# PROBLEM REQUIREMENTS
Can you reproduce the stretch of the material below, from the line containing "genus: Dioscorea" through the line containing "genus: Antrodiella", word for word and without the pictures?

Recorded data
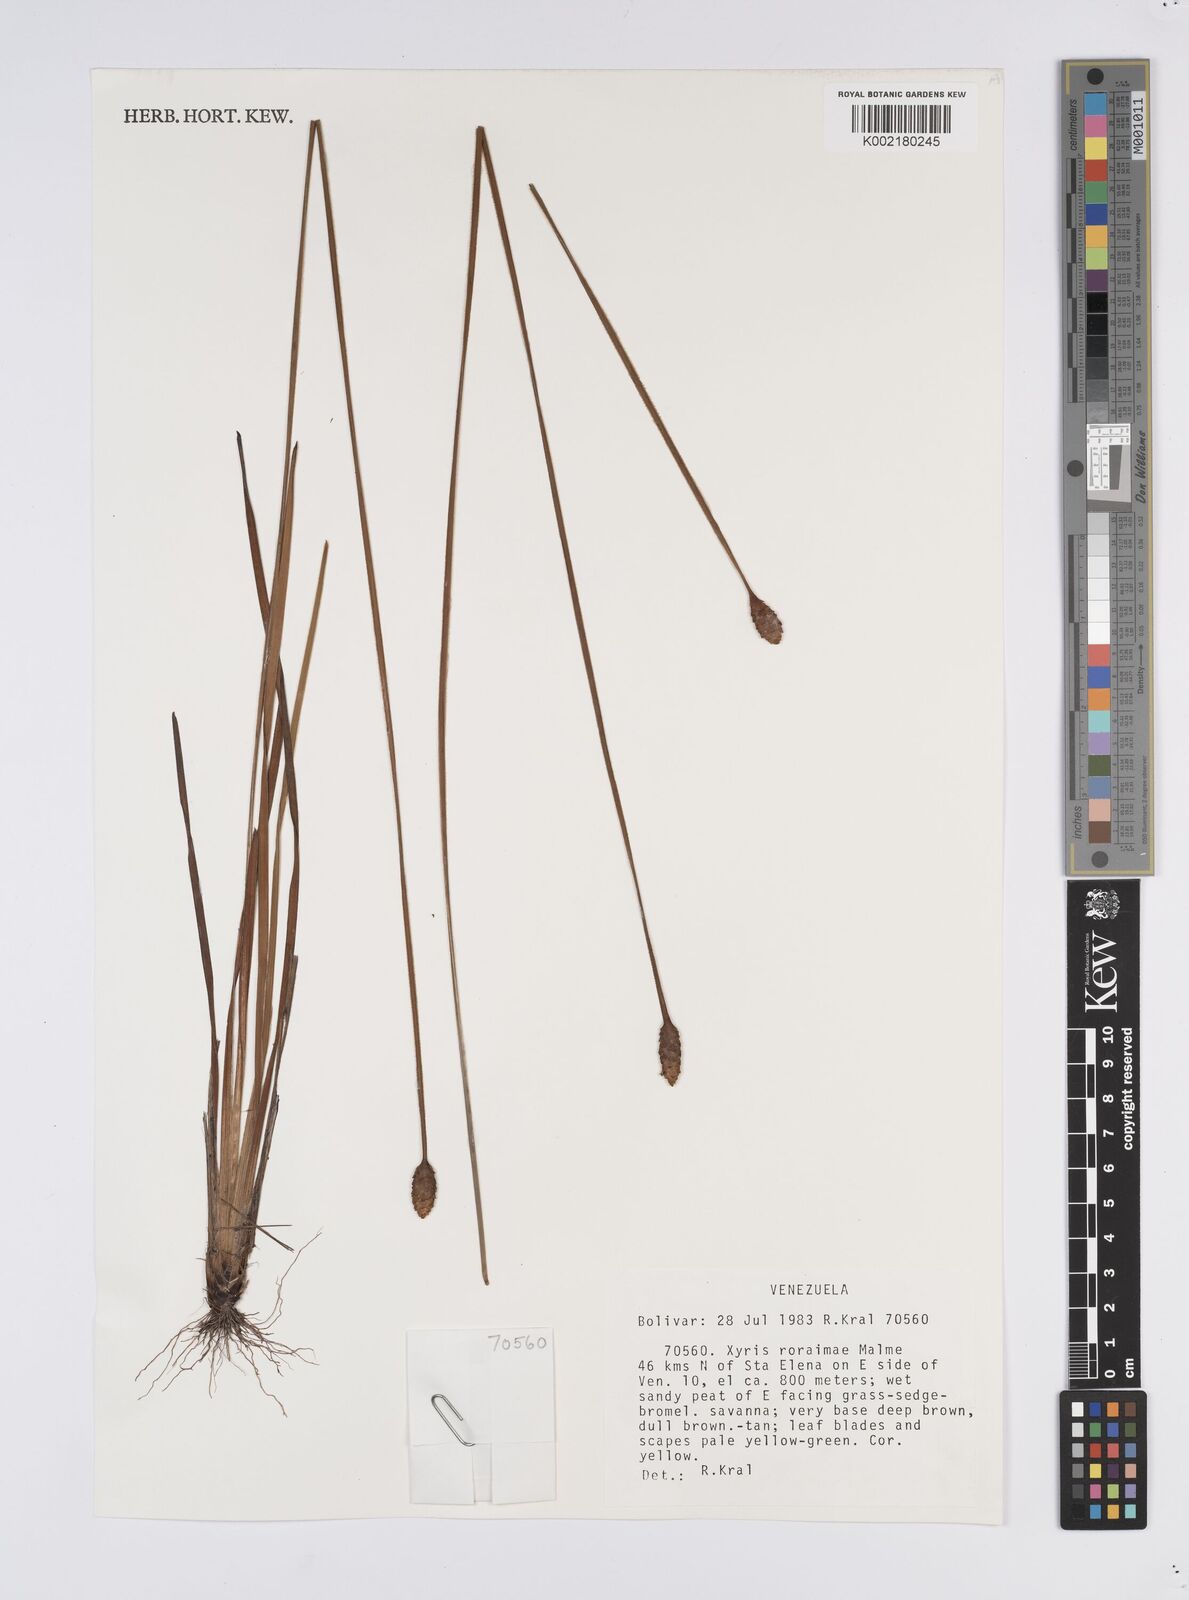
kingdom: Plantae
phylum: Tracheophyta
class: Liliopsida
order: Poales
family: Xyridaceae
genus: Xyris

==

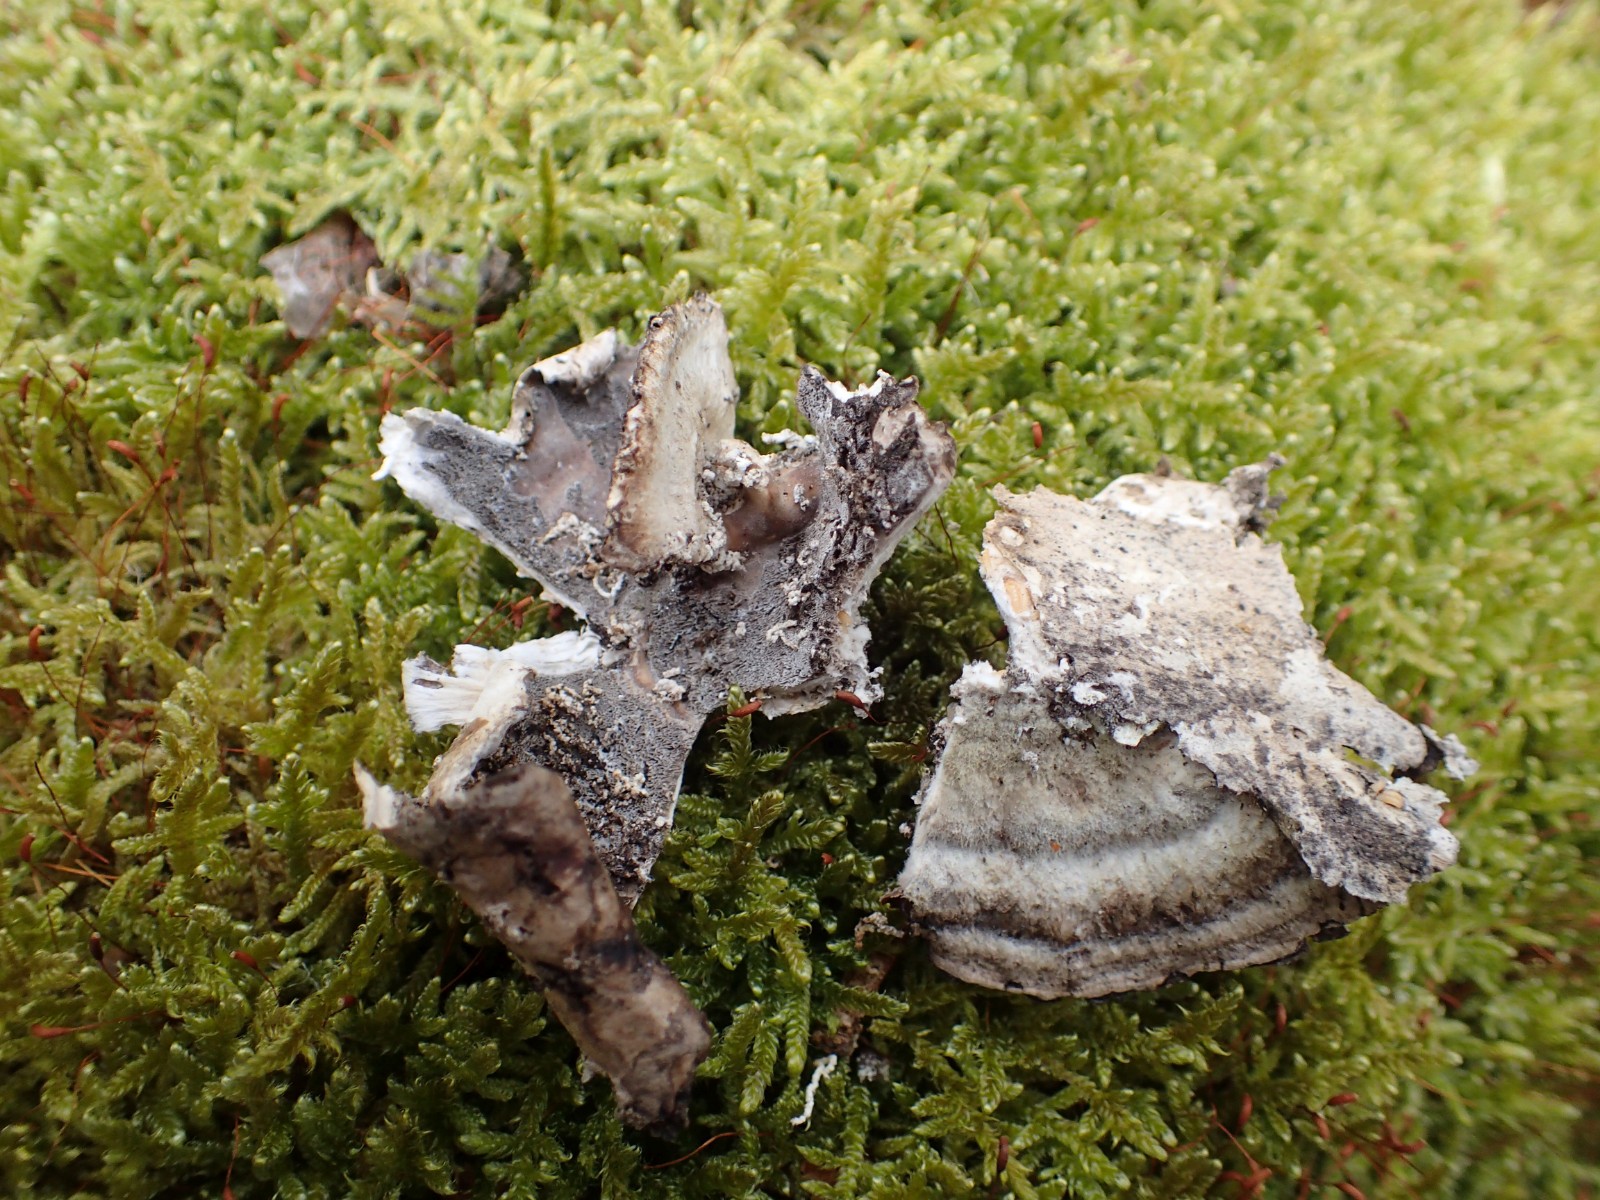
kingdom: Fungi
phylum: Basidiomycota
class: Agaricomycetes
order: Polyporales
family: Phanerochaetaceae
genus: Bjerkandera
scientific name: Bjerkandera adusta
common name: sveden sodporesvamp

* * *

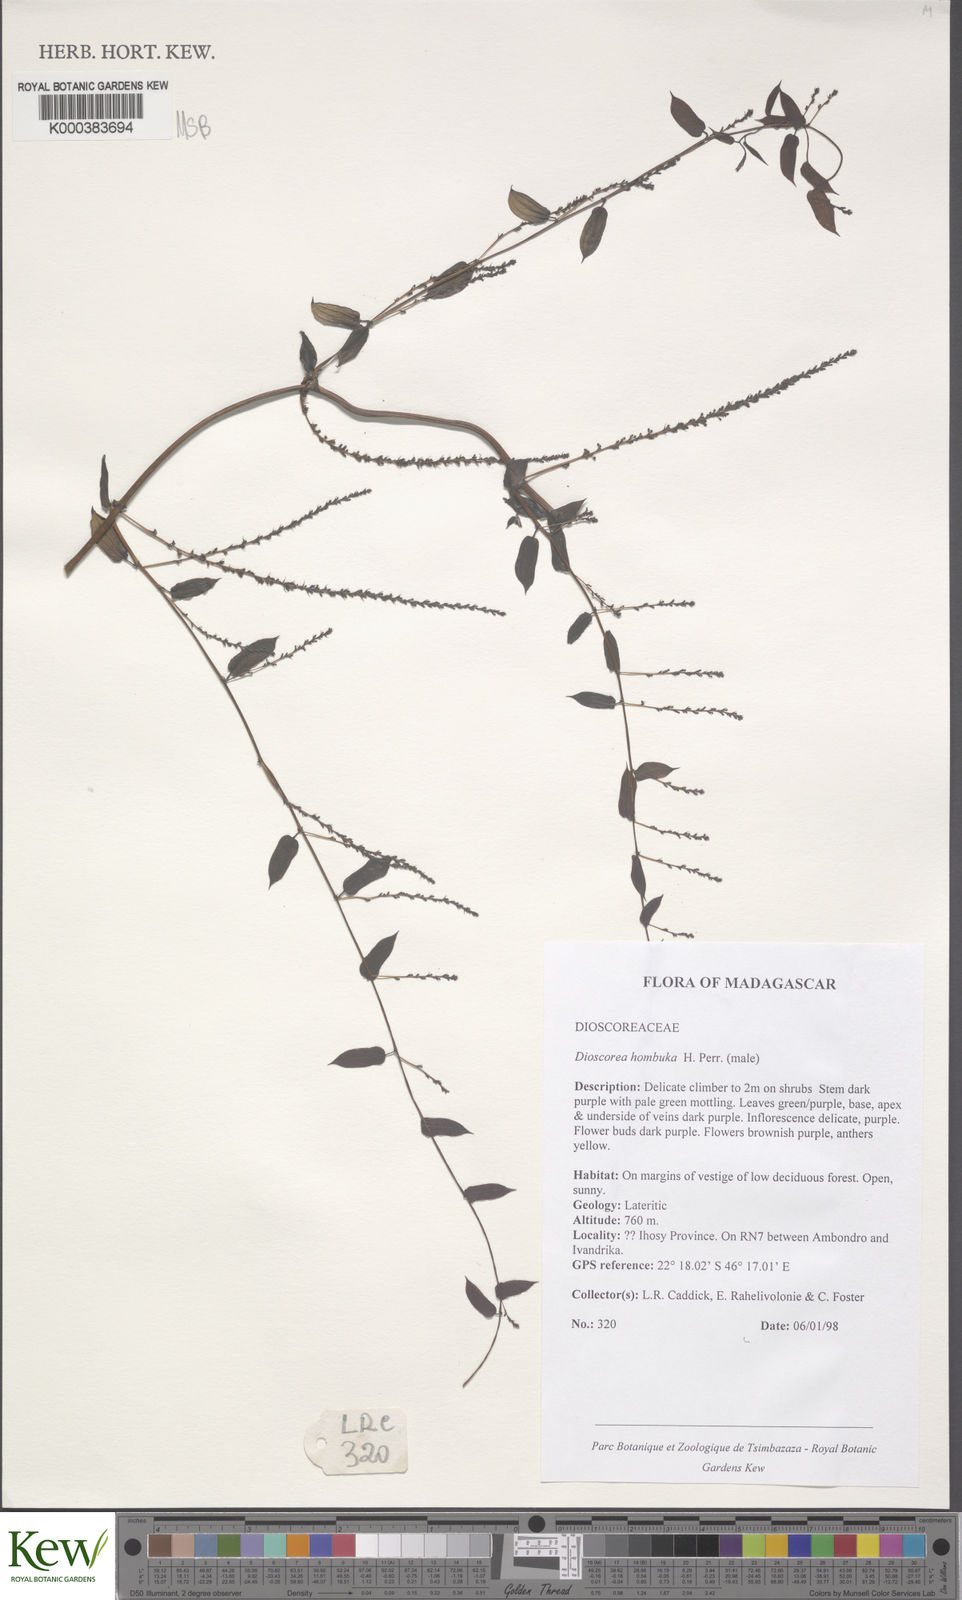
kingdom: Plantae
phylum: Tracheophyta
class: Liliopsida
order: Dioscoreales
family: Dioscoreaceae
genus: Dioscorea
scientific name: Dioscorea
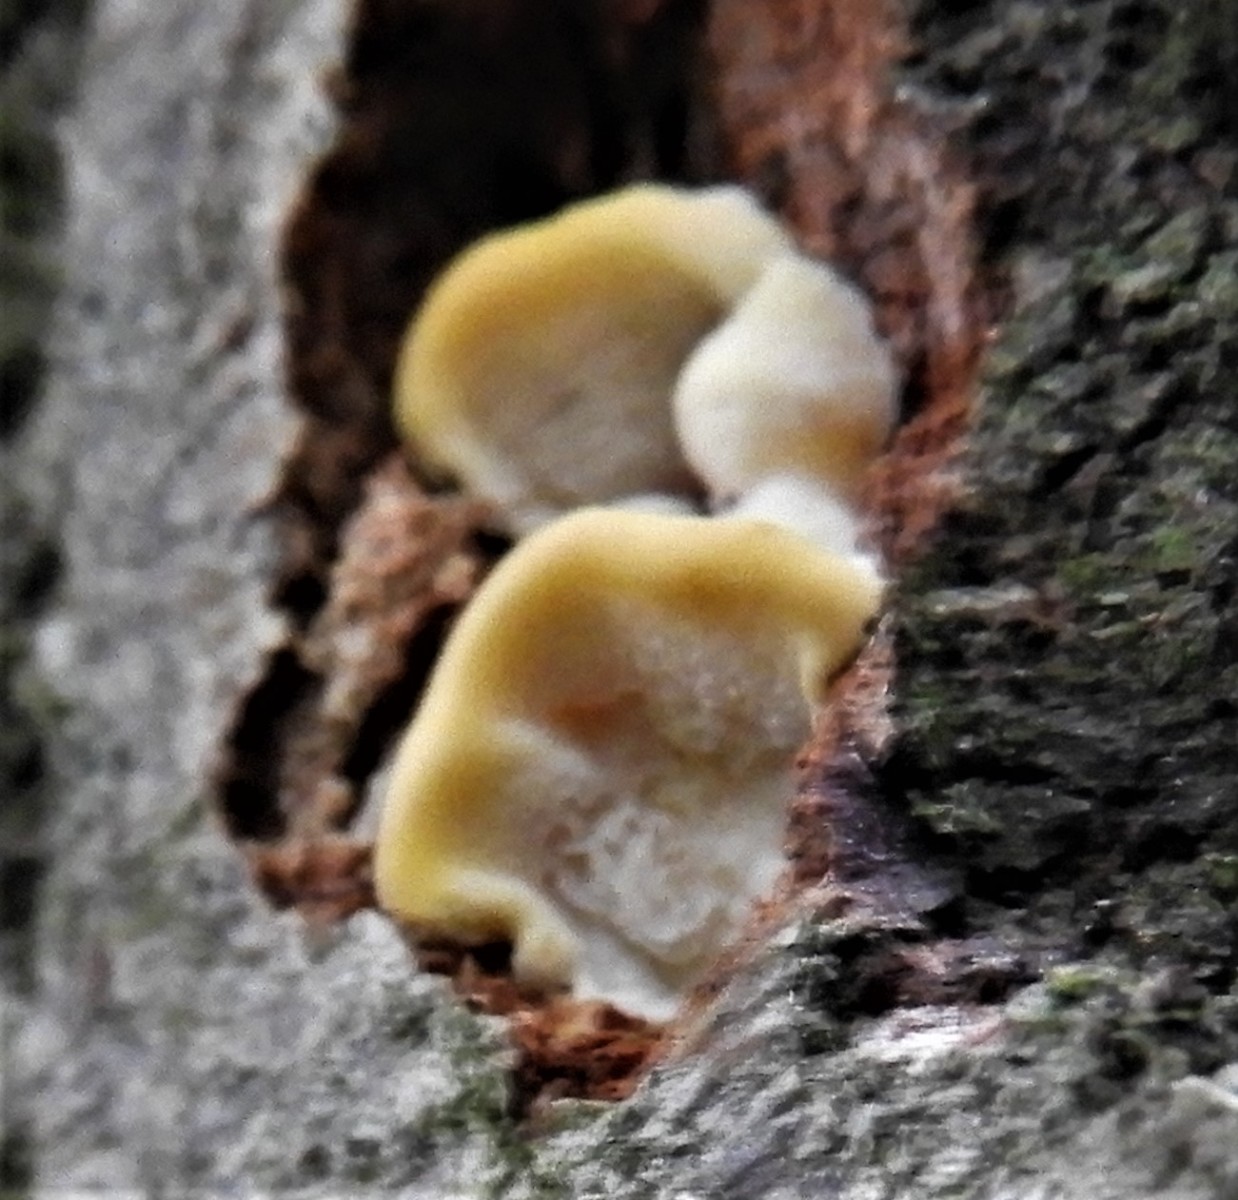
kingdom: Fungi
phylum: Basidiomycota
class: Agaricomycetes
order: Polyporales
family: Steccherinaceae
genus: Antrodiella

# THE SOLUTION
genus: Dioscorea
scientific name: Dioscorea
kingdom: Fungi
phylum: Basidiomycota
class: Agaricomycetes
order: Polyporales
family: Steccherinaceae
genus: Antrodiella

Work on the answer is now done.